I’m glad I paid extra for the international phone plan so you can check in occasionally. Your latest text said the weather there in Iceland is “a bit chilly,” which honestly sounds amazing. I’m trying to remember what it even feels like to be a bit chilly. Here in the homeland, it’s roughly one million degrees Fahrenheit (which is actually one million twenty degrees when you factor in the humidity).

Mother Nature is boiling mad at us. It’s like she stuck us in an air fryer, forgot about it, and then went on an extra long errand to Target. I’m considering putting a carpet runner down on the backyard deck just so the dogs can get to the grass without poaching their paws on those blistering boards.

I know it’s hard for you to understand this, but it feels strange when you or your brother or sister are out of the house for any extended period of time. It’s like a part of my body has relocated. Like a significant chunk of my soul is out there somewhere, and I’m waiting for it to come home and lock back into place.

jack waterfall 2022But the photos and videos you’ve been sending have helped. That’s a great photo of you standing next to one of Iceland’s gorgeous waterfalls (at what I hope was a safe distance). I also liked that funny video of you trying exotic new foods, like the sample of fermented Greenland shark called Hakarl. Judging by the look on your face, I assume it does not taste like chicken.
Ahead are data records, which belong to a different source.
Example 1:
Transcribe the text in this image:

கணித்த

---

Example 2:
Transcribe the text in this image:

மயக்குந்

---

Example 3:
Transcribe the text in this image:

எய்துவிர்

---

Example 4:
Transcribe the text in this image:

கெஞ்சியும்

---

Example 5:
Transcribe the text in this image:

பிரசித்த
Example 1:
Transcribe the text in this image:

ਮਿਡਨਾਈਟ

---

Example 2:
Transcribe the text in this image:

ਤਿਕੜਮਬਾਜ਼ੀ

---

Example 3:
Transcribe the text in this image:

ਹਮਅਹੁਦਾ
Speaking of food, you’ll be impressed to hear that here in America, home of the Big Mac and other bad choices, I’m still doing a decent job of eating healthier foods – a promise I made myself during a post-Christmas shame spiral. As you know, I gave up my late-night cereal habit, and I haven’t had French fries in about seven months. (Sure, I might have a stray fry that tumbles out of its carton and falls to the bottom of the to-go bag. But I think we can both agree that an occasional orphaned bag fry doesn’t really count.)
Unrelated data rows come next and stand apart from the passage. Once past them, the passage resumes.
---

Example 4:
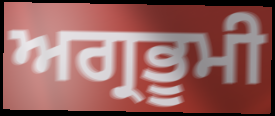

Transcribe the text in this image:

ਅਗ੍ਰਭੂਮੀ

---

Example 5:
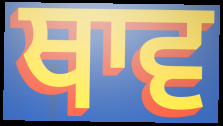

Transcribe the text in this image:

ਥਾਵ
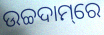
ଉଚ୍ଚଦାମ୍‌ରେ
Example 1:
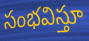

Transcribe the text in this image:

సంభవిస్తూ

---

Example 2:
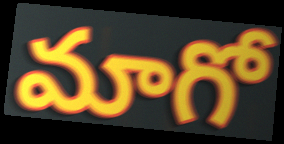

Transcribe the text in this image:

మాగో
I hope you’re taking care of yourself and getting enough sleep so you can learn and hike and sample all the chewy shark snacks you want. Speaking of sleep, your younger sister isn’t doing so well with that. As is often the case during summer break, she has gone almost full nocturnal. She hasn’t greeted a day before the crack of noon in several weeks.

I know you’re having a great time seeing the world and making college friends. But I hope part of you is also looking forward to coming home in a week or so. I can’t wait to pick you up at the airport and hear all the details of your Icelandic adventure.
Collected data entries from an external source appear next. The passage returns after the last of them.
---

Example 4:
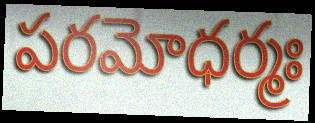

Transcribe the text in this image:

పరమోధర్మః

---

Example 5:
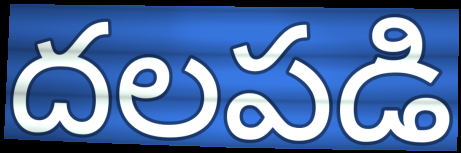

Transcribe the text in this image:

దలపడి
Once you’re back, we’ll only have about three weeks before it’ll be time to load up a U-Haul trailer and move you into a tiny freshman dorm room at Michigan State. I suppose I should take comfort in the fact that I’ll only have to cross three states instead of an ocean to see you.

But it’ll be tough. I imagine you’ll handle the transition better than I will because you’ll have this whole new phase of life to explore. With both you and your older brother away at college in different parts of the country, it’ll be sad not to have my boys in the house. I’ll miss hearing your footsteps upstairs, clomping around like horses who leave their socks on the floor.

But I’m learning how to make peace with bittersweetness. As much as I’ll miss you, I’m equally happy to see you and your brother’s lives taking flight. It’s thrilling and terrifying all at the same time.

Just remember where home is and that we’ll be here anytime you need a visit back at the nest.